[Body or hand keypoint data]
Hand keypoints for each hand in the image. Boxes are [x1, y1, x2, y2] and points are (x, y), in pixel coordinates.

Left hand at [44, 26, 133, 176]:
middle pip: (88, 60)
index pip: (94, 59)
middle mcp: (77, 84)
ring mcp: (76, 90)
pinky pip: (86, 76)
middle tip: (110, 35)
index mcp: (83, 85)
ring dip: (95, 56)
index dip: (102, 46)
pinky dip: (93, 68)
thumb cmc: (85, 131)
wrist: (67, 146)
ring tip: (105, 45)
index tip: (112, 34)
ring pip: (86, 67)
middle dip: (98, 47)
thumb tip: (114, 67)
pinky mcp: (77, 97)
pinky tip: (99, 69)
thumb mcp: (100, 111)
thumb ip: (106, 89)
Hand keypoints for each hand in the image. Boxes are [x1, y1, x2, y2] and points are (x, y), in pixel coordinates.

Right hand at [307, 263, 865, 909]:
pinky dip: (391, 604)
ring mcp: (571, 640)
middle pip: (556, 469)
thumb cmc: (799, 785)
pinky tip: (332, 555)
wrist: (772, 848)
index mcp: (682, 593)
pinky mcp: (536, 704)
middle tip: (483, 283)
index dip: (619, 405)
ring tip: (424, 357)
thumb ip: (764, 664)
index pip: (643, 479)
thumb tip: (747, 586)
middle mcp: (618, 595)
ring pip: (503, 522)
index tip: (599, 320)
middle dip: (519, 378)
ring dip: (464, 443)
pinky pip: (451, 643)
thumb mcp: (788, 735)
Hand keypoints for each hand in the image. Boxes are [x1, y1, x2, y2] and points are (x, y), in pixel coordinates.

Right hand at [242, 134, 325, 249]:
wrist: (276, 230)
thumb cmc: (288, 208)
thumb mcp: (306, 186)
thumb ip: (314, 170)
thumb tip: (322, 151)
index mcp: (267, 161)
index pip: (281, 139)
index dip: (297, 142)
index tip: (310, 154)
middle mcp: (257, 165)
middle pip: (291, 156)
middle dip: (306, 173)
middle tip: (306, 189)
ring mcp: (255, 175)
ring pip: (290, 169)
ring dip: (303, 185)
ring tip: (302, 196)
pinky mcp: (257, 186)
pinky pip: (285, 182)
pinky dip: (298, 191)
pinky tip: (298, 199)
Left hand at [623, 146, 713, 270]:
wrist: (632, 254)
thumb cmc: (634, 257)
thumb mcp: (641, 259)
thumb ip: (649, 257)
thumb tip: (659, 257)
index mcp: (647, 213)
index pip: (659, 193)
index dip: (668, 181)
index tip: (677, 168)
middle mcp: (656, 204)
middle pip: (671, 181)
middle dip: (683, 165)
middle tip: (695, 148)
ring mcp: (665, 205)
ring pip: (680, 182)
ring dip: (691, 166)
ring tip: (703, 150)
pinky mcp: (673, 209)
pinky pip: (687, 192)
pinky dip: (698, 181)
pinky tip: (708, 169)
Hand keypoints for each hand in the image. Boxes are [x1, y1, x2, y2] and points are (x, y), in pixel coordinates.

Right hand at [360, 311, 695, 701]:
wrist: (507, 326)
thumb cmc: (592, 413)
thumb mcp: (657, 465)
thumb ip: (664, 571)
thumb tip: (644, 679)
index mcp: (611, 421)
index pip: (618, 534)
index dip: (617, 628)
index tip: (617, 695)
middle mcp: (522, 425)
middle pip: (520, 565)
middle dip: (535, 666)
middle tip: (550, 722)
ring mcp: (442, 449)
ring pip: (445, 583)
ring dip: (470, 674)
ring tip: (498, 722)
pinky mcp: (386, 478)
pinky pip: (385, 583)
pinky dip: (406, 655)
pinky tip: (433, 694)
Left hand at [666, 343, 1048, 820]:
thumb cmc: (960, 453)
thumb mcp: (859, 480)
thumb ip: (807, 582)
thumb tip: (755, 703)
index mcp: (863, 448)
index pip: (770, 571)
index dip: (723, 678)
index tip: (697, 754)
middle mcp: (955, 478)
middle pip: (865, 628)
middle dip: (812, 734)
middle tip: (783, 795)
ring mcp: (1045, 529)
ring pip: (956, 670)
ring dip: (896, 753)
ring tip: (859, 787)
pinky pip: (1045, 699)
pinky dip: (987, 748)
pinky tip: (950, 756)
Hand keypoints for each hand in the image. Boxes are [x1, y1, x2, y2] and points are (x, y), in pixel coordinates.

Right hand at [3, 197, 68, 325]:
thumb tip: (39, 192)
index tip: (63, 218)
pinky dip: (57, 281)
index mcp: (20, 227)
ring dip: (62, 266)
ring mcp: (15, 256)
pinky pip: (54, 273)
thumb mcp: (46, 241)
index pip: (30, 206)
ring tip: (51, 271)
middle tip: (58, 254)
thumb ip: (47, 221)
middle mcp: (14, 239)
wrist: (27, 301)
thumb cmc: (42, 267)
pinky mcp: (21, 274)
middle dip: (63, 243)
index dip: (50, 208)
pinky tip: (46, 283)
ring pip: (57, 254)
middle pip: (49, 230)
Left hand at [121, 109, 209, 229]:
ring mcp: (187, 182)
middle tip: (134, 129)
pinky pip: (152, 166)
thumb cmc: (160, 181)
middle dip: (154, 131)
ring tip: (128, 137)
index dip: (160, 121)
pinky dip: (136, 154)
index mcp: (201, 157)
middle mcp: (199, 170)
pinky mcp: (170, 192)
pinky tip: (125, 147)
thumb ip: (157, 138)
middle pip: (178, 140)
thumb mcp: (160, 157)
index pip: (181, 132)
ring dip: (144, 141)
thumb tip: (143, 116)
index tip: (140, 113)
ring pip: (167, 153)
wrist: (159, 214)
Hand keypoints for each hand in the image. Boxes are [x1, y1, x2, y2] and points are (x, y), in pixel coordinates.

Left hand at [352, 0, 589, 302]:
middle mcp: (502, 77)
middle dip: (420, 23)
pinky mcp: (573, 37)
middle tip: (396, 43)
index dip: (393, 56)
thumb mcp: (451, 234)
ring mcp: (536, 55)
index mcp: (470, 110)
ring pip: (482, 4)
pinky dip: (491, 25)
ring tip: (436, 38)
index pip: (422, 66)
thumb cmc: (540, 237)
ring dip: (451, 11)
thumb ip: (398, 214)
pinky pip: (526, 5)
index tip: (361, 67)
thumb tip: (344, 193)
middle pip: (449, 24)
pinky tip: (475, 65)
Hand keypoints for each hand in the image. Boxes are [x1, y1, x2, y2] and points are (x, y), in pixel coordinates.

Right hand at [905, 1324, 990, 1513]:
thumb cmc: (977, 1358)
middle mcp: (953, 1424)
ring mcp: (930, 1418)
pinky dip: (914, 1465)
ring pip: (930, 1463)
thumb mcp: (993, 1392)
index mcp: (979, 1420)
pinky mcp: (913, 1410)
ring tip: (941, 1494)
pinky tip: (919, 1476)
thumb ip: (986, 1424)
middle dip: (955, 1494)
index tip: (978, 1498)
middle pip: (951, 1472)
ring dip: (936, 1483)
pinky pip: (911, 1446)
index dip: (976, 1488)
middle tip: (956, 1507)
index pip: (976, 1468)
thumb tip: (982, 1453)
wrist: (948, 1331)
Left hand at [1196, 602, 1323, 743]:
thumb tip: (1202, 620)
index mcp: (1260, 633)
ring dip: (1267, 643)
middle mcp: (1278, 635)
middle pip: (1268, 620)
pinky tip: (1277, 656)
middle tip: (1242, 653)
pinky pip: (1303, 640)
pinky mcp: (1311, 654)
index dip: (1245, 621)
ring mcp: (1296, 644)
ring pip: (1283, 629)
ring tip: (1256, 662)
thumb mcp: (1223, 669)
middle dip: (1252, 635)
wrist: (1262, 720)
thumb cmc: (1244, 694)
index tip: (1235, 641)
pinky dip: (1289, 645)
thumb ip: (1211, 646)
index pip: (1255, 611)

## PROBLEM STATEMENT
Retype the records above in full, exactly.

## ANSWER TO THIS TASK
Hand keypoints for each hand in the image. Boxes are [x1, y1, x2, y2] and points are (x, y), in pixel coordinates.

Left hand at [44, 26, 133, 176]:
middle pip: (88, 60)
index pip: (94, 59)
middle mcp: (77, 84)
ring mcp: (76, 90)
pinky pip: (86, 76)
middle tip: (110, 35)
index mcp: (83, 85)
ring dip: (95, 56)
index dip: (102, 46)
pinky dip: (93, 68)
thumb cmc: (85, 131)
wrist: (67, 146)
ring tip: (105, 45)
index tip: (112, 34)
ring pip: (86, 67)
middle dip: (98, 47)
thumb tip: (114, 67)
pinky mcp: (77, 97)
pinky tip: (99, 69)
thumb mcp: (100, 111)
thumb ip: (106, 89)
Hand keypoints for each hand in the image. Boxes are [x1, y1, x2, y2] and points are (x, y), in pixel coordinates.

Right hand at [307, 263, 865, 909]:
pinky dip: (391, 604)
ring mcp: (571, 640)
middle pip: (556, 469)
thumb cmc: (799, 785)
pinky tip: (332, 555)
wrist: (772, 848)
index mcp: (682, 593)
pinky mcp: (536, 704)
middle tip: (483, 283)
index dip: (619, 405)
ring tip: (424, 357)
thumb ip: (764, 664)
index pip: (643, 479)
thumb tip: (747, 586)
middle mcp: (618, 595)
ring pip: (503, 522)
index tip: (599, 320)
middle dip: (519, 378)
ring dip: (464, 443)
pinky pip: (451, 643)
thumb mcp: (788, 735)
Hand keypoints for each hand in the image. Boxes are [x1, y1, x2, y2] and points are (x, y), in pixel coordinates.

Right hand at [242, 134, 325, 249]:
wrist: (276, 230)
thumb cmc: (288, 208)
thumb mcp: (306, 186)
thumb ip: (314, 170)
thumb tip: (322, 151)
index mcp: (267, 161)
index pip: (281, 139)
index dip: (297, 142)
index tip: (310, 154)
middle mcp: (257, 165)
middle pip: (291, 156)
middle dip: (306, 173)
middle tip: (306, 189)
ring mcp: (255, 175)
ring pip: (290, 169)
ring dip: (303, 185)
ring tip: (302, 196)
pinky mcp: (257, 186)
pinky pip: (285, 182)
pinky dip: (298, 191)
pinky tip: (298, 199)
Left hand at [623, 146, 713, 270]:
wrist: (632, 254)
thumb cmc: (634, 257)
thumb mcp: (641, 259)
thumb ip: (649, 257)
thumb tip: (659, 257)
index mcp: (647, 213)
index pip: (659, 193)
index dip: (668, 181)
index tip: (677, 168)
middle mcp: (656, 204)
middle pip: (671, 181)
middle dip: (683, 165)
middle tip: (695, 148)
ring mcp: (665, 205)
ring pip: (680, 182)
ring dip: (691, 166)
ring tip: (703, 150)
pinky mcp: (673, 209)
pinky pip: (687, 192)
pinky dip: (698, 181)
pinky tip: (708, 169)
Hand keypoints for each hand in the image. Boxes are [x1, y1, x2, y2] and points are (x, y), in pixel coordinates.

Right hand at [360, 311, 695, 701]:
wrist: (507, 326)
thumb cmc: (592, 413)
thumb mcp: (657, 465)
thumb ip: (664, 571)
thumb tip: (644, 679)
index mcp: (611, 421)
index pip: (618, 534)
index dip: (617, 628)
index tip: (617, 695)
middle mcp: (522, 425)
middle pip: (520, 565)
middle dip: (535, 666)
middle tip: (550, 722)
ring mcp: (442, 449)
ring pip: (445, 583)
ring dip: (470, 674)
ring tip: (498, 722)
pinky mcp: (386, 478)
pinky pip: (385, 583)
pinky dip: (406, 655)
pinky tip: (433, 694)
Left hand at [666, 343, 1048, 820]:
thumb cmc: (960, 453)
thumb mcp: (859, 480)
thumb ip: (807, 582)
thumb tip: (755, 703)
index mcp: (863, 448)
index pip: (770, 571)
index dip: (723, 678)
index tip: (697, 754)
middle mcp: (955, 478)
middle pip: (865, 628)
middle dip: (812, 734)
middle tip: (783, 795)
ring mcp: (1045, 529)
ring pip: (956, 670)
ring dip: (896, 753)
ring tip: (859, 787)
pinky pip: (1045, 699)
pinky dip: (987, 748)
pinky tip: (950, 756)
Hand keypoints for each hand in the image. Boxes are [x1, y1, x2, y2] and points are (x, y), in pixel coordinates.

Right hand at [3, 197, 68, 325]:
thumb tip: (39, 192)
index tip: (63, 218)
pinky dip: (57, 281)
index mcp: (20, 227)
ring dip: (62, 266)
ring mcp: (15, 256)
pinky pip: (54, 273)
thumb mcp: (46, 241)
index pip: (30, 206)
ring tip: (51, 271)
middle tip: (58, 254)
thumb ip: (47, 221)
middle mcp: (14, 239)
wrist: (27, 301)
thumb cmc: (42, 267)
pinky mcp: (21, 274)
middle dip: (63, 243)
index dip: (50, 208)
pinky tip: (46, 283)
ring pip: (57, 254)
middle pip: (49, 230)
Left hand at [121, 109, 209, 229]:
ring mcp: (187, 182)
middle tip: (134, 129)
pinky pip: (152, 166)
thumb cmc: (160, 181)
middle dip: (154, 131)
ring tip: (128, 137)
index dip: (160, 121)
pinky dip: (136, 154)
index mcp: (201, 157)
middle mcp: (199, 170)
pinky mcp: (170, 192)
pinky tip: (125, 147)
thumb ip: (157, 138)
middle pip: (178, 140)
thumb mcp: (160, 157)
index pip: (181, 132)
ring dip: (144, 141)
thumb tip: (143, 116)
index tip: (140, 113)
ring pip: (167, 153)
wrist: (159, 214)
Hand keypoints for each hand in the image. Boxes are [x1, y1, x2, y2] and points are (x, y), in pixel coordinates.

Left hand at [352, 0, 589, 302]:
middle mcp: (502, 77)
middle dip: (420, 23)
pinky mcp: (573, 37)
middle tip: (396, 43)
index dip: (393, 56)
thumb mcp: (451, 234)
ring mcp: (536, 55)
index mcp: (470, 110)
ring pip: (482, 4)
pinky dip: (491, 25)
ring tip: (436, 38)
index pip: (422, 66)
thumb cmc: (540, 237)
ring dip: (451, 11)
thumb ip: (398, 214)
pinky pip: (526, 5)
index tip: (361, 67)
thumb tip: (344, 193)
middle pip: (449, 24)
pinky tip: (475, 65)
Hand keypoints for each hand in the image. Boxes are [x1, y1, x2, y2] and points are (x, y), in pixel coordinates.

Right hand at [905, 1324, 990, 1513]:
thumb cmc: (977, 1358)
middle mcp: (953, 1424)
ring mcp: (930, 1418)
pinky dip: (914, 1465)
ring pip: (930, 1463)
thumb mcp: (993, 1392)
index mcp: (979, 1420)
pinky mcp: (913, 1410)
ring tip: (941, 1494)
pinky tip: (919, 1476)
thumb ip: (986, 1424)
middle dip: (955, 1494)
index tip: (978, 1498)
middle pip: (951, 1472)
ring dip: (936, 1483)
pinky pip: (911, 1446)
index dip: (976, 1488)
middle tip: (956, 1507)
index pip: (976, 1468)
thumb tip: (982, 1453)
wrist: (948, 1331)
Left hand at [1196, 602, 1323, 743]:
thumb tip: (1202, 620)
index mcp: (1260, 633)
ring dip: (1267, 643)
middle mcp: (1278, 635)
middle pip: (1268, 620)
pinky tip: (1277, 656)
middle tip: (1242, 653)
pinky pip: (1303, 640)
pinky mcp: (1311, 654)
index dip: (1245, 621)
ring mcp: (1296, 644)
ring pip: (1283, 629)
ring tip: (1256, 662)
thumb mcp: (1223, 669)
middle dip: (1252, 635)
wrist: (1262, 720)
thumb cmc: (1244, 694)
index tip: (1235, 641)
pinky dip: (1289, 645)
thumb ip: (1211, 646)
index pip: (1255, 611)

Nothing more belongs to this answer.